If I were you, I would do as you have done and make the assumption that data was missing at random, and then you can do a sensitivity analysis to check if the difference.

Some of the questions that have been completed may well make predictions about the incomplete answers. Sensitivity analysis is not actually a lot more work, because something like SPSS will do a complete case analysis on the original data as well as the imputed data sets and pool the datasets too.

“If the imputation model contains only those variables in the analysis model, then using the imputed values of the dependent variable does not provide additional information and actually introduces additional error (von Hippel 2007).”
Let's say you are trying to predict what type of car someone's going by, and you know that the predictors are height, age, gender, and socio-economic class. If you have missing data on social economic class, you should not just use height, age and gender when imputing missing data. You should also use other data that you have collected even if it is not in your "model", because they may be important in imputing the missing data, even if they are not related to the outcome. As stated by hlsmith pretty much use all variables to impute missing data.

If you do MI in SPSS it will run linear and logistic regression on variables (dichotomous variables are fine). In the final model you should only use those variables that are relevant to your outcome. This may include variables that were complete and were used to in the MI model. All imputed datasets should be analysed, and the results pooled as per Rubin's method:


Hope that is of some help!


Fortran must die
MAR is required for most methods designed to deal with missing data. But, with rare exceptions, there are no test to determine if the data is MAR or MNAR. Most likely you would have to know why the responder did not respond to tell this :p

So in the end you hope that the data is MAR.


Less is more. Stay pure. Stay poor.
Updates, per my post #7, I saw this link:


However, I am not sure how this applies to arbitrary missingness of categorical data, which I currently have. Also, after reading this thread I noticed it lack reference to Little's test for MCAR (which SAS has a macro for) and subsequently following up that procedure with performing a dummy coded missingness logistic regressions to see if dataset variables predict the probability of missingness.


Fortran must die
Sensitivity analysis is recommended for MNAR data, but really does not correct for it. It just shows what problems might result if you have it. Comments I have read in various sorces suggest the test really won't tell you in most cases if the data is MNAR (they exist, but won't really work in most cases).

As is always true I have collected a tome on this topic from on line sources. When I have some more time I will post some of the links.


Fortran must die
This is for multiple imputations....

"The MCMC algorithm makes the assumption the underlying variables in the imputation model are distributed as a multivariate normal random variable....In the case of continuous variables that are highly skewed or otherwise non-normal in distribution, PROC MI currently enables the user to specify transformations..."
So why would univariate non-normality automatically lead to multivariate non-normality and why would a univariate transformation deal with this problem (multivariate non-normality) if it in fact existed?

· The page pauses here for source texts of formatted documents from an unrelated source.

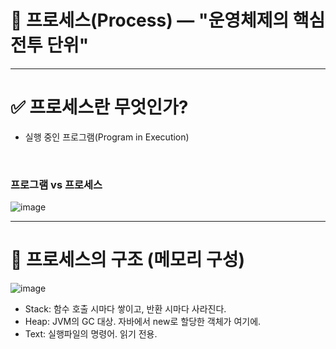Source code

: # 🧠 프로세스(Process) — "운영체제의 핵심 전투 단위"

---

# ✅ 프로세스란 무엇인가?
- 실행 중인 프로그램(Program in Execution)

<br>

### 프로그램 vs 프로세스
![image](https://github.com/user-attachments/assets/f9be90bd-5844-4ae9-88ee-46a1b853969b)

---

# 🧱 프로세스의 구조 (메모리 구성)
![image](https://github.com/user-attachments/assets/65044705-bb36-44da-b9d6-3439b7de8a6f)
- Stack: 함수 호출 시마다 쌓이고, 반환 시마다 사라진다.
- Heap: JVM의 GC 대상. 자바에서 new로 할당한 객체가 여기에.
- Text: 실행파일의 명령어. 읽기 전용.
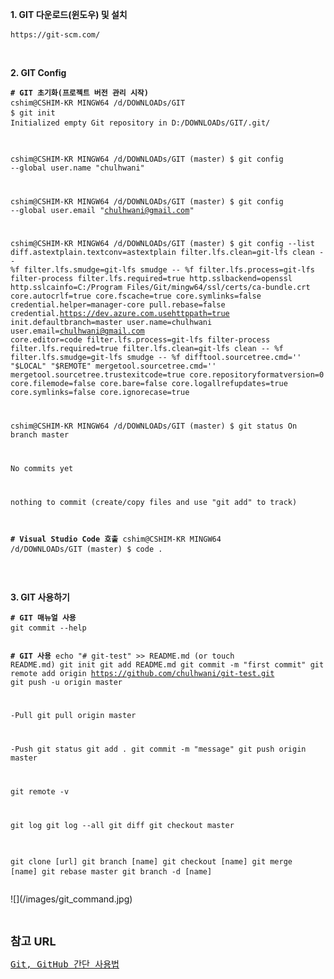 <strong>1. GIT 다운로드(윈도우) 및 설치</strong>
<pre class="highlight"><code>https://git-scm.com/
</code></pre>
<p>&nbsp;</p>
<strong>2. GIT Config</strong>
<div class="language-plaintext highlighter-rouge">
<div class="highlight">
<pre class="highlight"><code><b># GIT 초기화(프로젝트 버전 관리 시작)</b>
cshim@CSHIM-KR MINGW64 /d/DOWNLOADs/GIT
$ git init
Initialized empty Git repository in D:/DOWNLOADs/GIT/.git/<br>

cshim@CSHIM-KR MINGW64 /d/DOWNLOADs/GIT (master)
$ git config --global user.name "chulhwani"

cshim@CSHIM-KR MINGW64 /d/DOWNLOADs/GIT (master)
$ git config --global user.email "chulhwani@gmail.com"

cshim@CSHIM-KR MINGW64 /d/DOWNLOADs/GIT (master)
$ git config --list
diff.astextplain.textconv=astextplain
filter.lfs.clean=git-lfs clean -- %f
filter.lfs.smudge=git-lfs smudge -- %f
filter.lfs.process=git-lfs filter-process
filter.lfs.required=true
http.sslbackend=openssl
http.sslcainfo=C:/Program Files/Git/mingw64/ssl/certs/ca-bundle.crt
core.autocrlf=true
core.fscache=true
core.symlinks=false
credential.helper=manager-core
pull.rebase=false
credential.https://dev.azure.com.usehttppath=true
init.defaultbranch=master
user.name=chulhwani
user.email=chulhwani@gmail.com
core.editor=code
filter.lfs.process=git-lfs filter-process
filter.lfs.required=true
filter.lfs.clean=git-lfs clean -- %f
filter.lfs.smudge=git-lfs smudge -- %f
difftool.sourcetree.cmd='' "$LOCAL" "$REMOTE"
mergetool.sourcetree.cmd=''
mergetool.sourcetree.trustexitcode=true
core.repositoryformatversion=0
core.filemode=false
core.bare=false
core.logallrefupdates=true
core.symlinks=false
core.ignorecase=true

cshim@CSHIM-KR MINGW64 /d/DOWNLOADs/GIT (master)
$ git status
On branch master

No commits yet

nothing to commit (create/copy files and use "git add" to track)

<b># Visual Studio Code 호출</b>
cshim@CSHIM-KR MINGW64 /d/DOWNLOADs/GIT (master)
$ code .
</code></pre>
</div>
</div>
<p>&nbsp;</p>
<strong>3. GIT 사용하기</strong>
<div class="language-plaintext highlighter-rouge">
<div class="highlight">
<pre class="highlight"><code><b># GIT 매뉴얼 사용</b>
git commit --help

<b># GIT 사용</b>
echo "# git-test" >> README.md   (or touch README.md)
git init
git add README.md
git commit -m "first commit"
git remote add origin https://github.com/chulhwani/git-test.git
git push -u origin master

-Pull
git pull origin master

-Push
git status
git add .
git commit -m "message"
git push origin master

git remote -v

git log
git log --all
git diff
git checkout master

git clone [url]
git branch [name]
git checkout [name]
git merge [name]
git rebase master
git branch -d [name]
</code></pre>
</div>
</div>
![](/images/git_command.jpg)
<!--   <img src="./images/git_command.jpg" border="2">   -->
<p>&nbsp;</p>
<strong><font size="4">참고 URL</font></strong>
<pre class="highlight">
<a href="https://www.a-mean-blog.com/ko/blog/MEAN-Stack/%EA%B0%9C%EB%B0%9C-%ED%99%98%EA%B2%BD-%EA%B5%AC%EC%B6%95/Git-GitHub-%EA%B0%84%EB%8B%A8-%EC%82%AC%EC%9A%A9%EB%B2%95" target="_blank">Git, GitHub 간단 사용법</a>
</pre>
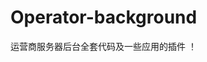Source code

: # Operator-background
运营商服务器后台全套代码及一些应用的插件
！[](https://github.com/SauerkrautWhite/Operator-background/blob/master/images/1.%E5%8A%A0%E5%8A%A0%E6%96%B0%E5%B9%B3%E5%8F%B0%E2%80%94%E6%B3%A8%E5%86%8C%E9%A1%B5.jpg)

Less is more. Stay pure. Stay poor.
I believe combine normal with normal results in normal but this might not be the case with other combos.


Ambassador to the humans
If you have multivariate normal then any marginal distribution will be normal as well. So if you don't have a marginal (univariate) normal then you CANNOT have multivariate normal.

The transformations don't guarantee that you'll end up with normality but sometimes give you something close to normal.